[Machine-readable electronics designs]
================================
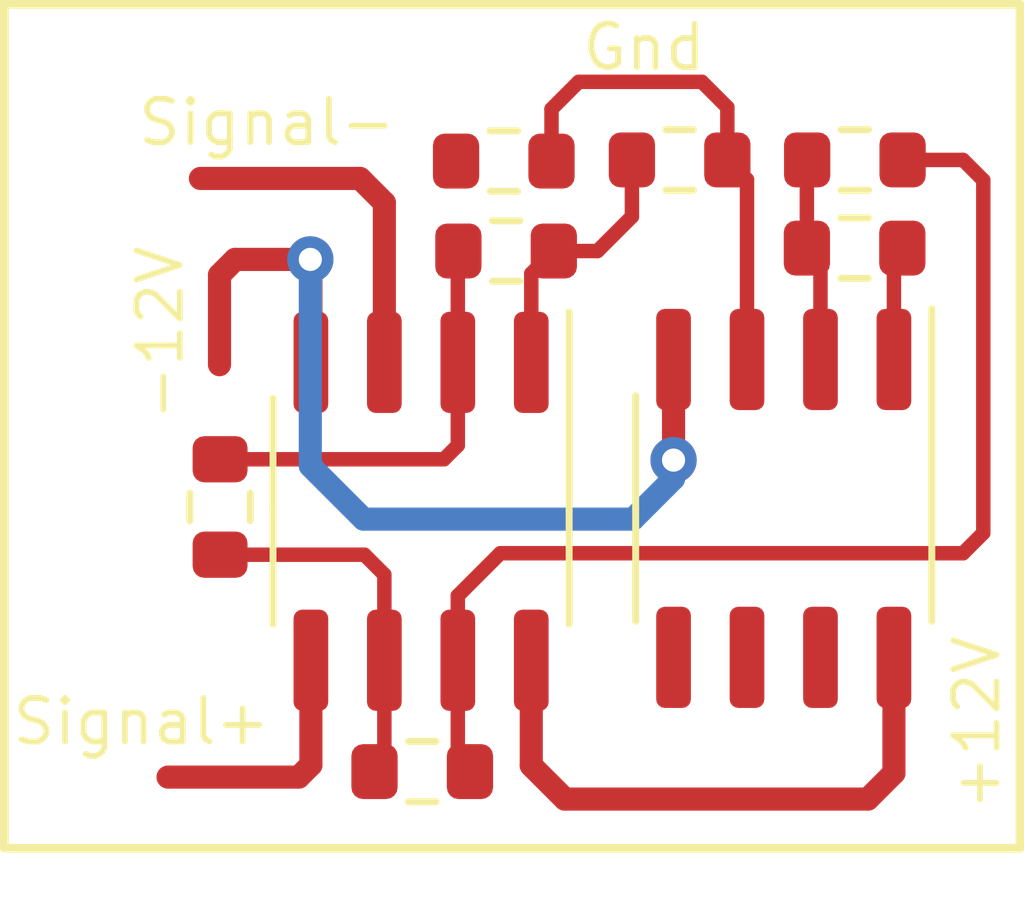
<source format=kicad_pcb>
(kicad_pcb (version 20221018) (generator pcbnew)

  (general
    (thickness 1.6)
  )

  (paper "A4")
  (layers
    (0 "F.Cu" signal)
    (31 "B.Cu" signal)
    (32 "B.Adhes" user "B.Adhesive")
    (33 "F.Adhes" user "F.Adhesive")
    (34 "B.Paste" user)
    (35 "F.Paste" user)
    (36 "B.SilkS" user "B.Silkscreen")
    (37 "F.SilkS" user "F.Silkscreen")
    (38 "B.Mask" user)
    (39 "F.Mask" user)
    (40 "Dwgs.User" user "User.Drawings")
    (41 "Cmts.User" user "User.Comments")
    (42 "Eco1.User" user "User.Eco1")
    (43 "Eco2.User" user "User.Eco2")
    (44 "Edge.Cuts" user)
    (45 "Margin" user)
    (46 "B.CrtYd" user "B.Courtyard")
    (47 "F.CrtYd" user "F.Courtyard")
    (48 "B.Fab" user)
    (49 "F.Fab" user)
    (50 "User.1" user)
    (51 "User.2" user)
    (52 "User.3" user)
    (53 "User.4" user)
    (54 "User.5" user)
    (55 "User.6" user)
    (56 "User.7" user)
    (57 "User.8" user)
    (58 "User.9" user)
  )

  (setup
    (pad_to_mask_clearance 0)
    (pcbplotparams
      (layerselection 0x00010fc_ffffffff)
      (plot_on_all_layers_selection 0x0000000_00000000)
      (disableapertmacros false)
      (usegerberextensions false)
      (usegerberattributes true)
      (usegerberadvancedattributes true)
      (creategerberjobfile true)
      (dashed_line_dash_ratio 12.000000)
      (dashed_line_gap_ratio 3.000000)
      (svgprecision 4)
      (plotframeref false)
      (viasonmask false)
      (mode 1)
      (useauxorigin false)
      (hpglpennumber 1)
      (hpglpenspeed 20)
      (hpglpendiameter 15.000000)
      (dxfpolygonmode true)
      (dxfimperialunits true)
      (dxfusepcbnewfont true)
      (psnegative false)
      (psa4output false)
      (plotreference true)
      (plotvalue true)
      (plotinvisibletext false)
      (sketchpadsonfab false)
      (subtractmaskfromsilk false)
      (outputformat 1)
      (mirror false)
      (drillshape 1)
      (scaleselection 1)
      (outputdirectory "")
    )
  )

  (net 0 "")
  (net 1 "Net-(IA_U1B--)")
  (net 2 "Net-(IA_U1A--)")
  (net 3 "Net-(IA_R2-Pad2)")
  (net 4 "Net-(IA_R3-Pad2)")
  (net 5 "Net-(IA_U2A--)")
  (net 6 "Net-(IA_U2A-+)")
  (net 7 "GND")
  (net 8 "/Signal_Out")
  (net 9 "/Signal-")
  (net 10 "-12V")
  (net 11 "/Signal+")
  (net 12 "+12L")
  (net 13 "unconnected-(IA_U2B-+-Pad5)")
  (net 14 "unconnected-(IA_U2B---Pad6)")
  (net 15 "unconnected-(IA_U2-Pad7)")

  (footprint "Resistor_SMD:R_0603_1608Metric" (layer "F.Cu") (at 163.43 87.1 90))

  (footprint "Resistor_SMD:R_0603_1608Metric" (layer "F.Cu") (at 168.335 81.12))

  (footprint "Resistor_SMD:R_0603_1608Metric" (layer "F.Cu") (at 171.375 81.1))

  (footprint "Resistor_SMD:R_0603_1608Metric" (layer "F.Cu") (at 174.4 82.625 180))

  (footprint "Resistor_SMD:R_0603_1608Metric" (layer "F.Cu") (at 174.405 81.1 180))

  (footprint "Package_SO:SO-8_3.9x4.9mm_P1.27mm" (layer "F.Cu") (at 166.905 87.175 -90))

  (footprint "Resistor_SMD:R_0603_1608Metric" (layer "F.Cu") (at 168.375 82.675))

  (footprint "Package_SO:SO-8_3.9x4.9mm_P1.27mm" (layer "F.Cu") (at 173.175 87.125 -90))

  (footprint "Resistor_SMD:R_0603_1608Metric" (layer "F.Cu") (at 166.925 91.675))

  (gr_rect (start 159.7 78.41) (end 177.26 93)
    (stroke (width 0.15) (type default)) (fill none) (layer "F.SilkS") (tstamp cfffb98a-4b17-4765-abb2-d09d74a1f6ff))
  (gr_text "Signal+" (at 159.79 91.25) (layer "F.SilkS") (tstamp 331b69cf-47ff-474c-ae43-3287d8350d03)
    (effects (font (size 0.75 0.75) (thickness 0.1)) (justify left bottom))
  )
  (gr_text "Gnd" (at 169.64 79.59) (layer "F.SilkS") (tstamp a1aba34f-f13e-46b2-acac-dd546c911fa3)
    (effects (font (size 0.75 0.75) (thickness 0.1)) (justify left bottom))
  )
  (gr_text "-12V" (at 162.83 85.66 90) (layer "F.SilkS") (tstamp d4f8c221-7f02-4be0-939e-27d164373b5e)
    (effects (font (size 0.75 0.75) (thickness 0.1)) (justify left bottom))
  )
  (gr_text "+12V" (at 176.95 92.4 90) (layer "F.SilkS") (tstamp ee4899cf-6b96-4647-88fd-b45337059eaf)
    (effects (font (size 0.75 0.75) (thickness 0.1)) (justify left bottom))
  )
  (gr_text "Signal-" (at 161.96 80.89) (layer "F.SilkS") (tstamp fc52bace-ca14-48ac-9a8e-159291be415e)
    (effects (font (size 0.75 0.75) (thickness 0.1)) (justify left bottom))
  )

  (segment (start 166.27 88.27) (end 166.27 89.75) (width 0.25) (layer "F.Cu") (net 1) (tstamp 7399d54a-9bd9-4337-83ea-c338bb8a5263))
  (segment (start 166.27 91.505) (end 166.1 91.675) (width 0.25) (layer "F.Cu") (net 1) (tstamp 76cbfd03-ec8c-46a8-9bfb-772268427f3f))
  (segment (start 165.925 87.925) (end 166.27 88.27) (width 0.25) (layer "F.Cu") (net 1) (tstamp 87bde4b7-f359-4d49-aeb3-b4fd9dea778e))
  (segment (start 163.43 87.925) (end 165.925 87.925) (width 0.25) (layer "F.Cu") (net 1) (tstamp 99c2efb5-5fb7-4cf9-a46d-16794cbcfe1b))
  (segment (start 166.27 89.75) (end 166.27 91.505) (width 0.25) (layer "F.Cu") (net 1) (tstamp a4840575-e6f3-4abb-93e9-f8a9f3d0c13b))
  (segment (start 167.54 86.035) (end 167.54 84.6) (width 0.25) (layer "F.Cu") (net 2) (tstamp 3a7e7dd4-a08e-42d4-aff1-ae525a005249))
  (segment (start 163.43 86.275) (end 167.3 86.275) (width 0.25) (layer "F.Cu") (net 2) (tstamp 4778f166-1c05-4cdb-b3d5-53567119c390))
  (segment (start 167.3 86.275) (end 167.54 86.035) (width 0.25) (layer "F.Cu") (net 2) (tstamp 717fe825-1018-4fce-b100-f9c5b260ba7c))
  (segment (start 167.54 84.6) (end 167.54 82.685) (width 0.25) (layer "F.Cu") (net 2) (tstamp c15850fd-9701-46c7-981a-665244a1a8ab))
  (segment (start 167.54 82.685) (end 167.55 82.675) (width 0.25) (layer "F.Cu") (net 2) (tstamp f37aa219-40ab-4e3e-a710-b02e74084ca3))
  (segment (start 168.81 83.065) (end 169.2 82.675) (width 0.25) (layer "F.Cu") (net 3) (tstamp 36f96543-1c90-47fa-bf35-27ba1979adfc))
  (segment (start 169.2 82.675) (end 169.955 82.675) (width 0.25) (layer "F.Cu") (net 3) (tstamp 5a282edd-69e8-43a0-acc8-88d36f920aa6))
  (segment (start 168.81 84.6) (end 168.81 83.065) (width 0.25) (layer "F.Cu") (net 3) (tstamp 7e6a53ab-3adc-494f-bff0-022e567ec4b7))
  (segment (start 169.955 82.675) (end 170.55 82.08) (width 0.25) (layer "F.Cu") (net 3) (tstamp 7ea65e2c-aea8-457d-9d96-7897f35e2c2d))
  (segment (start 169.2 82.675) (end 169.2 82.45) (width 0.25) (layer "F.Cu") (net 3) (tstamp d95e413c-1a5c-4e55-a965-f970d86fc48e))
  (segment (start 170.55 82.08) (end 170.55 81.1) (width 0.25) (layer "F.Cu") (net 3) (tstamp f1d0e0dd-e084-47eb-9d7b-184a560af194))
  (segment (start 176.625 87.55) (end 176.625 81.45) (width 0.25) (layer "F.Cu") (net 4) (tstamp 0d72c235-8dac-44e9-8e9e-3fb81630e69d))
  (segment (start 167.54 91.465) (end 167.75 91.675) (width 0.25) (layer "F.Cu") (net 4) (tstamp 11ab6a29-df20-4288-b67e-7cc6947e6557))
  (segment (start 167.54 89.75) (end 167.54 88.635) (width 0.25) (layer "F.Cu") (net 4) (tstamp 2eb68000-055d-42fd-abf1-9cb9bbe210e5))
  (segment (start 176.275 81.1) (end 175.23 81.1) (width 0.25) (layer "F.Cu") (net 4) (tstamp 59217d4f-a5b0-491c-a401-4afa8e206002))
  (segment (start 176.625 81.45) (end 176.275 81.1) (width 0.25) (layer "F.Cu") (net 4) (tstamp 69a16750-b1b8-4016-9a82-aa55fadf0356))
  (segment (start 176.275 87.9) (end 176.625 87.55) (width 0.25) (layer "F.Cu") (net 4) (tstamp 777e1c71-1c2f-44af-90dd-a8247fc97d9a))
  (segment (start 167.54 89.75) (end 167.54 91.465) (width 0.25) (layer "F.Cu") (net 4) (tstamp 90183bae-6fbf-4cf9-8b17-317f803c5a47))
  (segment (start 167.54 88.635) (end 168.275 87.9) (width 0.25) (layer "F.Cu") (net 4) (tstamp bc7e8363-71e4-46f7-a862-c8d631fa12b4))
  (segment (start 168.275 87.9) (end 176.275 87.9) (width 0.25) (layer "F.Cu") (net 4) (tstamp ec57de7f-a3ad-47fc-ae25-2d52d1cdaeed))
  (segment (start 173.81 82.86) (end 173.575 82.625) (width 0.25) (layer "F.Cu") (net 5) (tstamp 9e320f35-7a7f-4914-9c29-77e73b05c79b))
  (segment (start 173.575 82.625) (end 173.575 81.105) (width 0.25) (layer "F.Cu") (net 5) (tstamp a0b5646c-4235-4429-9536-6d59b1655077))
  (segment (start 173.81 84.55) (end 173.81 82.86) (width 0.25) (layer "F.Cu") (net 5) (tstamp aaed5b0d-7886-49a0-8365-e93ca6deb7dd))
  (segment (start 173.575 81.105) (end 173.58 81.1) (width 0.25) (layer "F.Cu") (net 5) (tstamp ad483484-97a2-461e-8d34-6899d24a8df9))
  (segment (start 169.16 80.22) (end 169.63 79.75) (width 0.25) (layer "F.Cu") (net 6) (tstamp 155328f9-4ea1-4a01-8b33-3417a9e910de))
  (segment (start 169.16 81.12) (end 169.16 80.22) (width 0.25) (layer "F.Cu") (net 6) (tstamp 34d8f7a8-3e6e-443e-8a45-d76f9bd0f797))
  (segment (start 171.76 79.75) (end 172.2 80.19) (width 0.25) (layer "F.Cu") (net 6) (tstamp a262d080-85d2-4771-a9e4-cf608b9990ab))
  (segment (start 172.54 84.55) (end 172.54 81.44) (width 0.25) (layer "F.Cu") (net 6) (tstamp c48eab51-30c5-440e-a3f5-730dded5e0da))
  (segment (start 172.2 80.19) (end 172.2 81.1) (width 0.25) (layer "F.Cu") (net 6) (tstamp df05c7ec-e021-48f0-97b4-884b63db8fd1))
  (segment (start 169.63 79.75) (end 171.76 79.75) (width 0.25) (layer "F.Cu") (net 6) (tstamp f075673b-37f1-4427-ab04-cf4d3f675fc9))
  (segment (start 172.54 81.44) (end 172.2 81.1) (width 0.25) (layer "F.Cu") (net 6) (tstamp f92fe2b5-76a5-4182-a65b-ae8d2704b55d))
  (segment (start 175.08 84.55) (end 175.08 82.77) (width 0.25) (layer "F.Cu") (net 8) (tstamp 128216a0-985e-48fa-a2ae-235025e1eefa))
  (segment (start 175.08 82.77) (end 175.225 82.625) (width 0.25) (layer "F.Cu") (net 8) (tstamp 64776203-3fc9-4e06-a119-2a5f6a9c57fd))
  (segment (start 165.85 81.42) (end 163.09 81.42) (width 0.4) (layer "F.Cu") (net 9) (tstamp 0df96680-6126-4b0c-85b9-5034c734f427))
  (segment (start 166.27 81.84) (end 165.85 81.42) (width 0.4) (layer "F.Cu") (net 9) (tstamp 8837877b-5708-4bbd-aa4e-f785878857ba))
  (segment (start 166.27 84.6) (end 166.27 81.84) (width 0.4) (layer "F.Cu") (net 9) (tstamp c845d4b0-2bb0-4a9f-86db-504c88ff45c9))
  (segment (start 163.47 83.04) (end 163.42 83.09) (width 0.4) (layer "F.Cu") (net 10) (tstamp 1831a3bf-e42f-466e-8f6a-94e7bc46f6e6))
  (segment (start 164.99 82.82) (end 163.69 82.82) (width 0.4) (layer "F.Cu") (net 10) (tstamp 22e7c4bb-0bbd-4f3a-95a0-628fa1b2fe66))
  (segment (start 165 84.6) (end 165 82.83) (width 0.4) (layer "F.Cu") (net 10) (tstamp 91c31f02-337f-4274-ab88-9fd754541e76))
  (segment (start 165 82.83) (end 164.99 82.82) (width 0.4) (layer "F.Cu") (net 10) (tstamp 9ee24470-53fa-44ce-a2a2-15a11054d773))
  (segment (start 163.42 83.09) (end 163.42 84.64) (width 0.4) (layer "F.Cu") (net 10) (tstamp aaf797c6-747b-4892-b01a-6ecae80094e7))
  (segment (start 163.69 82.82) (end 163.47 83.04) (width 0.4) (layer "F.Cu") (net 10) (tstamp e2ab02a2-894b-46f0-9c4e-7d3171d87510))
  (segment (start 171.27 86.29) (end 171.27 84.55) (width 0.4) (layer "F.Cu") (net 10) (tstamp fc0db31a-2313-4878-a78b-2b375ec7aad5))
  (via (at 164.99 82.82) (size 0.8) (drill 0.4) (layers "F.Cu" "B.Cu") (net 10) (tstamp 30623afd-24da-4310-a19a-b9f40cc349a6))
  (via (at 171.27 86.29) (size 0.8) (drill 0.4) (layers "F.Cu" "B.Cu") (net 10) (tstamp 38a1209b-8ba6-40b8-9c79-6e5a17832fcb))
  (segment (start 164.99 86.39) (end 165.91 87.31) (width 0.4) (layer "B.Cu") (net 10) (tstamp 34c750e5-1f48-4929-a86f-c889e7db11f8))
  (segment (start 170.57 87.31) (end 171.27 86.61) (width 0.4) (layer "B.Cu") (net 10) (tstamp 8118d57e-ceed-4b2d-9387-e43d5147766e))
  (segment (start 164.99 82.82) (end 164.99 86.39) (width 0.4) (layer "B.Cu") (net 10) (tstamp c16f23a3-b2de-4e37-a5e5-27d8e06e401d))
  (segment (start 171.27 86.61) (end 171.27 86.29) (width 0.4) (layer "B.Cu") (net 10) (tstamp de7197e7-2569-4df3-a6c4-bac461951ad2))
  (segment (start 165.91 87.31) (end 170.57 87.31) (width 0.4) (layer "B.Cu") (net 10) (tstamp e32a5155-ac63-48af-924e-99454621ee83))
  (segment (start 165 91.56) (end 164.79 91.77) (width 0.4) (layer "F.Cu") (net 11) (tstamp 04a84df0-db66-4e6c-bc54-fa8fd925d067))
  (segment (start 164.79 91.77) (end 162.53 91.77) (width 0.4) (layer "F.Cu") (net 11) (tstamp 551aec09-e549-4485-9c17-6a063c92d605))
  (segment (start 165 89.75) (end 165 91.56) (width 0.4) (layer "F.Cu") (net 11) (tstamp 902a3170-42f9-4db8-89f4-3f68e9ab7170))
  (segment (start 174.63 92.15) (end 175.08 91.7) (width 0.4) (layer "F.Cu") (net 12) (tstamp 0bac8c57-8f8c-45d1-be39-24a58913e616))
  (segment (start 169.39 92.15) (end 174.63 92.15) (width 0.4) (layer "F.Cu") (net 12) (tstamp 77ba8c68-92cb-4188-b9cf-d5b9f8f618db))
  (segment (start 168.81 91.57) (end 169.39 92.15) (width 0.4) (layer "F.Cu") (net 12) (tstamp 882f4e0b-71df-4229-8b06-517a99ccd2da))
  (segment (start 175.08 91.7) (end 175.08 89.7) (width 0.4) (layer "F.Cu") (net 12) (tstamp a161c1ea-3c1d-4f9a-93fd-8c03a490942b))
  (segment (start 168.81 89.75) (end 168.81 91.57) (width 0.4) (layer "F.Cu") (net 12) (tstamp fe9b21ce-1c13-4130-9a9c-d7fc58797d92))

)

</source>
================================
Taking the entries above, print exactly the lines starting at the line with "(segment (start 168.81 83.065)" and ending at the line with "(segment (start 169.955", both included.

[REPLY TO THE EXERCISE]
  (segment (start 168.81 83.065) (end 169.2 82.675) (width 0.25) (layer "F.Cu") (net 3) (tstamp 36f96543-1c90-47fa-bf35-27ba1979adfc))
  (segment (start 169.2 82.675) (end 169.955 82.675) (width 0.25) (layer "F.Cu") (net 3) (tstamp 5a282edd-69e8-43a0-acc8-88d36f920aa6))
  (segment (start 168.81 84.6) (end 168.81 83.065) (width 0.25) (layer "F.Cu") (net 3) (tstamp 7e6a53ab-3adc-494f-bff0-022e567ec4b7))
  (segment (start 169.955 82.675) (end 170.55 82.08) (width 0.25) (layer "F.Cu") (net 3) (tstamp 7ea65e2c-aea8-457d-9d96-7897f35e2c2d))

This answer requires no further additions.